Damon fece intrecciare le dita con le mie, quel gesto mi provocò un tuffo al
cuore, sembrava che da un momento all’altro potesse esplodermi sul petto. Non
so il motivo per cui lo feci, probabilmente non era la situazione giusta, ansi
non lo era completamente. «Non ho dimenticato quella sera.» Mi uscì come un
fiume in piena, come se quel contatto con la sua mano fosse la goccia che fa
traboccare il vaso. «Che diavolo stai dicendo?» Continuava a guardarsi intorno
cercando chissà cosa. «Mi ricordo tutto, ricordo tutto ciò che è successo
quella sera, quando mi hai riportato la collana.» Damon si fermò di botto e
lasciò la mia mano. Non si voltò neanche, era rimasto quasi paralizzato da una
forza invisibile. «Avrei dovuto dirtelo prima, lo so ma…» Vidi che continuava a
restare immobile. «Ti prego guardami.» Mi avvicinai alla sua spalla e gli presi
nuovamente la mano, lui si girò piano verso di me. «Io…perché diavolo non me
l’hai mai detto?» Sbottò d’un tratto. «Eppoi ti
sembra questo il momento, probabilmente c’è Klaus qui in mezzo a noi, e tu
vieni a dirmi una cosa del genere?»
«Klaus…è qui?» Chiesi spaventata, la
mia voce tremava e iniziai a guardarmi intorno anche io. «Che significa?»
«Significa che siamo in pericolo, e
che probabilmente moriremo tutti. Vuoi qualche altra spiegazione?» Era
arrabbiato e non potevo biasimarlo.
«Forse è perché moriremo tutti che ti
ho detto questo.» Si sentì un enorme boato e la luce si spense. Tutti i ragazzi
in sala cominciarono ad urlare in preda al panico. Damon mi strinse la mano e
mi avvicinò a sé. «Stammi vicino e non fare niente di avventato.» Avevo paura,
paura che tutto quello che avevo visto quella stessa mattina potesse scomparire
in un attimo. Avevo paura di morire, avevo paura di perdere le persone più
importanti. Avevo paura di perdere Damon. Forse fu proprio quella paura che mi
fece fare la cosa più stupida eppure forse la più intelligente che avessi mai
fatto.
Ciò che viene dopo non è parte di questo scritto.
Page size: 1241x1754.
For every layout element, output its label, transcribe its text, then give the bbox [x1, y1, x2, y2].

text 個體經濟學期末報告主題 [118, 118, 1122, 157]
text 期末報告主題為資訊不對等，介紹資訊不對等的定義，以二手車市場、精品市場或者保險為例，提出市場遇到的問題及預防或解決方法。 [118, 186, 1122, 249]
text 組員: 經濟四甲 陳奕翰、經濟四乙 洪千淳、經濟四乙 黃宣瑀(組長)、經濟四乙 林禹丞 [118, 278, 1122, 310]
Cercai il volto di Damon con la mano e dopo averlo trovato mi avvicinai
a lui dando vita a un bacio che avevo sognato e desiderato da tanto, troppo
tempo per ammetterlo a me stessa. Non so quale fosse la faccia di Damon, ma
dopo qualche interminabile secondo ricambiò il bacio con foga. Non so quanto
tempo passò, a me sembrarono anni eppure avrei voluto durasse per sempre.
Quando ci staccammo appoggiò la fronte contro la mia e sorrisi. Un sorriso che
probabilmente era il più vero di tutta la mia vita, era un sorriso carico d’amore,
ma pieno di tristezza, consapevole che probabilmente quello sarebbe stato
l’ultimo. Non so cosa mi fece pensare che Damon avesse sorriso anche,
d’altronde non vedevo nulla, ma sapevo o forse speravo che avesse sorriso anche
lui consapevole che da un momento all’altro qualcosa di spaventoso sarebbe
successo.
Chiusi il diario sorridente, e
appoggiai la penna sulla scrivania. Mi alzai e presi il cappotto. Mi aspettava
una giornata fantastica, e sarebbe stata la prima di una lunga serie.